さらに、「manaba folio」は従来の授業では実現がむずかしかった「相互評価」も簡単にできるようになっています。学生が「自分はこういう風に書いたけど、友人のA君はどんなレポートを書いているんだろう」と思ったら、「manaba folio」にアクセスして、他の人のレポートを見ることができます。
これまでの授業は「先生 対 学生個人」の評価だけでしたが、「manaba folio」を利用することで、「学生同士」の網目状の評価ができることになるのです。
「manaba folio」の最大のメリットは、「可視化」です。ポートフォリオにはレポートだけでなく、先生からの評価や自分で作成した学習資料も貯まっていきます。

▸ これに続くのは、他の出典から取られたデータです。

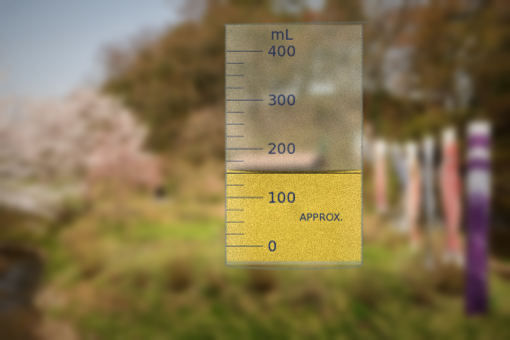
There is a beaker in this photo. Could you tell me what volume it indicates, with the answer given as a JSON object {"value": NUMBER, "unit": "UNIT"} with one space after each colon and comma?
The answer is {"value": 150, "unit": "mL"}
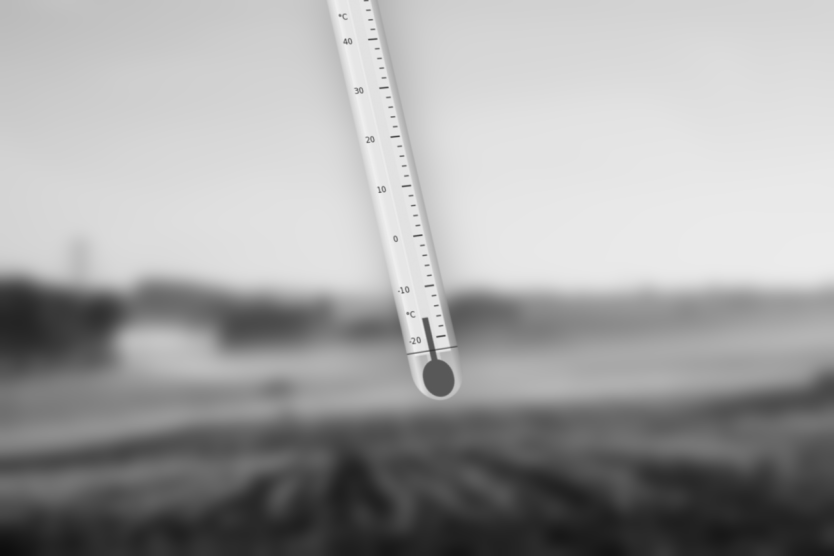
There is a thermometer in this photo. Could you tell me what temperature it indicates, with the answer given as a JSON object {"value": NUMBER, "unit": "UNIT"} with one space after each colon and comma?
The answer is {"value": -16, "unit": "°C"}
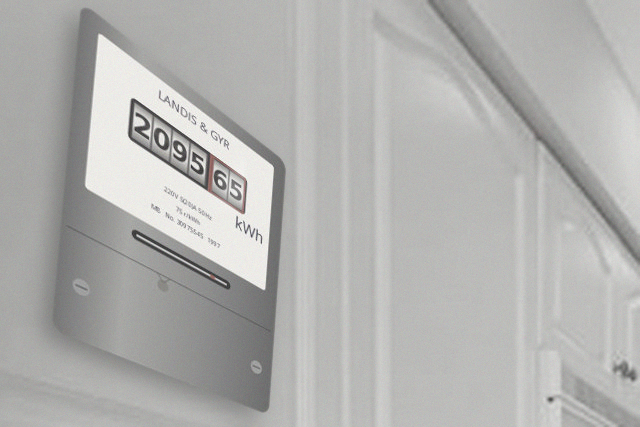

学生は自分がどんな勉強をしてきたか、ポートフォリオを見れば振り返ることができますし、先生も学生のポートフォリオを見ることで、学習のプロセスを俯瞰できます。
現在、「manaba folio」で作成したポートフォリオを電子書籍化する機能の開発を進めています。レポートや卒論を電子書籍化すると、就職活動の時に企業に対し、学習成果をアピールするために持って行くということができるようになります。
美術系の学校では、就職活動の際にポートフォリオ(作品集)を企業に持って行くということは行われていますが、「manaba folio」に電子書籍化機能が加わることで、どの学科の大学もできるようになるわけです。学生が大学で何を学んできたか具体的に見ることができることは、企業にとってもメリットになるはずです。これからは、「manaba folio」のポートフォリオを電子書籍化して、履歴書と一緒に提出するという新しい就職活動のやり方がスタンダードになればよいなと考えています。
ポートフォリオを電子書籍化して就職活動の時に利用できるようになると、他にもさまざまな効果が生まれると思っています。まず、学生は入学時から真摯に学習に取り組むようになるでしょう。「入学してこれから勉強することが、そのまま就職に活きてくる」と学生が実感するからです。もう一つ、企業側にとっては、「あの大学の先生はこういう講義をするのか」という視点も生まれてくるでしょう。近年、FD(ファカルティ・デベロップメント)*3ということが言われていますが、ポートフォリオを企業に対して公開することで、第三者(=企業)の評価の視点が入り、結果的に大学の教育の質の向上に貢献することになるとも思っています。
*1 全国34の大学
2010年7月30日現在。
*2 ポートフォリオ
作品や資料、成績などあらゆる学習の成果物を一元的に蓄積したもの。
*3 FD
Faculty Developmentの略。大学教員の資質・能力の向上を目指すの意味。